AcademicFellows is free for individual researchers. Anyone can access it through their institutional ID. No separate account. No password. For more details visit Access.

Researchers can explore their knowledge profile, surface connections across disciplines and institutions, identify peers working in adjacent areas, and discover relevant funding opportunities through a single institutional login. Coverage spans New Zealand, with Australian institutions being added progressively.

AcademicFellows currently represents the first access layer built on AcademicGraph. Further pathways and integrations are in development across research, industry, government, and investment.

FAQs

What is AcademicGraph?

AcademicGraph is an AI-native knowledge graph built for scholarly discovery, intellectual property, and knowledge translation. It connects researchers, institutions, research groups, laboratories, publications, patents, funding programmes, and spinout companies within a structured semantic ontology. It is the intelligence layer that powers AcademicFellows and the foundation for future research, industry, and investment applications.

What is AcademicFellows?

AcademicFellows is a research collaboration and capability mapping platform powered by AcademicGraph. It makes expertise, capabilities, funding opportunities, and research connections visible across the ecosystem. Every researcher has a knowledge profile showing their research concepts, collaborations, affiliations, outputs, and how their work connects to the wider research ecosystem.

What is the difference between AcademicGraph and AcademicFellows?

AcademicGraph is the knowledge graph and intelligence layer. AcademicFellows is the collaboration and capability mapping platform built on top of it. AcademicGraph processes, structures, and connects research knowledge. AcademicFellows makes that knowledge navigable and actionable for researchers, institutions, and industry partners.

How is AcademicFellows different from other research discovery platforms?

Most research discovery platforms index records, surface citations, and return search results. AcademicFellows is built around knowledge translation. It maps what publications contain, who produced them, how expertise connects across institutions, and where it leads in terms of collaboration, capability, and funding. The result is not a list of records, but a living map of capability across the research ecosystem.

Why does AcademicGraph focus on recent knowledge and specific regions?

AcademicGraph follows a regional-first strategy, covering universities, research institutes, departments, research groups, laboratories, funding programmes, patents, and spinouts within an ecosystem before expanding into new geographies. It is designed to surface what is most relevant today and in the years ahead while preserving the context needed to understand emerging capability and research direction.

What is a researcher knowledge profile?

A knowledge profile is a structured representation of a researcher's work within AcademicGraph, built from publicly available publication data. It reflects core research concepts, affiliations, collaborative networks, outputs, patents, projects, and funding, showing not just what a researcher has published, but what they work on, who they work with, and how their expertise connects across the ecosystem.

Why does AcademicFellows use federated access rather than a standard login?

Effective research collaboration depends on trust, identity, and institutional context.
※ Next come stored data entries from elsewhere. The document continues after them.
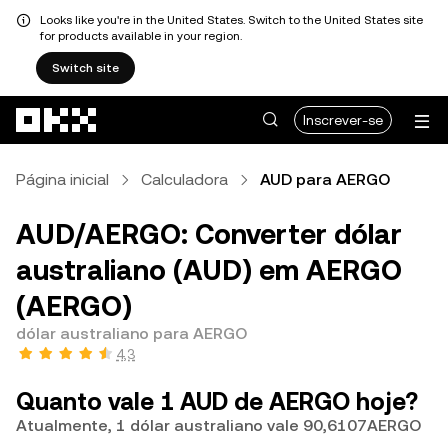
Looks like you're in the United States. Switch to the United States site
for products available in your region.
Switch site
Avançar para conteúdo principal
Inscrever-se
Página inicial
Calculadora
AUD para AERGO
AUD/AERGO: Converter dólar
australiano (AUD) em AERGO
(AERGO)
dólar australiano para AERGO
4,3
Quanto vale 1 AUD de AERGO hoje?
Atualmente, 1 dólar australiano vale 90,6107AERGO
Federated identity ensures profiles are tied to verified institutional identities, reducing impersonation, duplicate accounts, and automated abuse. The same credentials used to access university systems provide access to the network without a separate account or password. Federated access is the gold standard for global research infrastructure.

What is semantic distillation?

Semantic distillation is the process by which AcademicGraph extracts core concepts, entities, and relationships from source documents using machine learning models. Rather than storing a copy of the original record, the graph holds a structured, verified representation of the knowledge it contains.